La NRA, con la consueta e ormai desueta retorica, nei giorni precedenti alle elezioni aveva accusato i candidati democratici alla presidenza, Joe Biden e Kamala Harris, di voler “demolire il Secondo emendamento”, di voler “distruggere l’industria americana delle armi da fuoco” e, ovviamente, di voler “attaccare i proprietari di armi rispettosi della legge”.

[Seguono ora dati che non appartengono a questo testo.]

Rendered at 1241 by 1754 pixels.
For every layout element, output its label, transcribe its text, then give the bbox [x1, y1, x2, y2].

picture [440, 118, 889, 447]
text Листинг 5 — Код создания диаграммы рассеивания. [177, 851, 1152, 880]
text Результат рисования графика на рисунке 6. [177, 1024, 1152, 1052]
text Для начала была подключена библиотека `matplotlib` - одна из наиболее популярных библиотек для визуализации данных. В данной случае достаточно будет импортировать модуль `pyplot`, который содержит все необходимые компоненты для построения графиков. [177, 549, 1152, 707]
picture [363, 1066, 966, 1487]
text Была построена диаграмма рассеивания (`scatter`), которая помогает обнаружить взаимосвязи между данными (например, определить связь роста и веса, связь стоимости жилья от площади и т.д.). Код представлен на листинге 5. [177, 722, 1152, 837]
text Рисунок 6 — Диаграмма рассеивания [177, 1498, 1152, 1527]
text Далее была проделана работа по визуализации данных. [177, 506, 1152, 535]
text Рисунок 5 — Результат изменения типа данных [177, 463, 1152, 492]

Il neo eletto presidente Biden ha voluto ribadire il suo impegno per controlli più rigorosi sulle armi in occasione del decimo anniversario della sparatoria di Tucson (Arizona) in cui un giovane di 22 anni legale detentore di armi, Jared Lee Loughner, uccise 6 persone e ne ferì altre 14, tra cui la deputata democratica Gabrielle Giffords. La deputata, che era il principale bersaglio di Loughner, fu gravemente ferita da un proiettile che le trapassò la testa. Ristabilitasi dopo una lunga convalescenza, l’ex deputata ha fondato l’associazione “Giffords” per promuovere il controllo delle armi e contrastare la propaganda e le iniziative della lobby delle armi, in particolare della NRA.

Lo scorso 8 gennaio con un tweet, Joe Biden ha espresso alla Giffords la propria vicinanza e rinnovato l’impegno per il controllo delle armi: “Mi impegno a continuare a lavorare con voi – e con i sopravvissuti, le famiglie e i sostenitori di tutto il paese – per sconfiggere la NRA e porre fine alla nostra epidemia di violenza armata”. Un impegno al quale milioni di americani guardano con attenzione ed auspicano si realizzi presto per porre almeno un argine alle stragi e alle violenze che continuano a diffondersi grazie a leggi troppo permissive sulle armi. Che hanno fatto degli Stati Uniti un paese in perenne guerra con se stesso.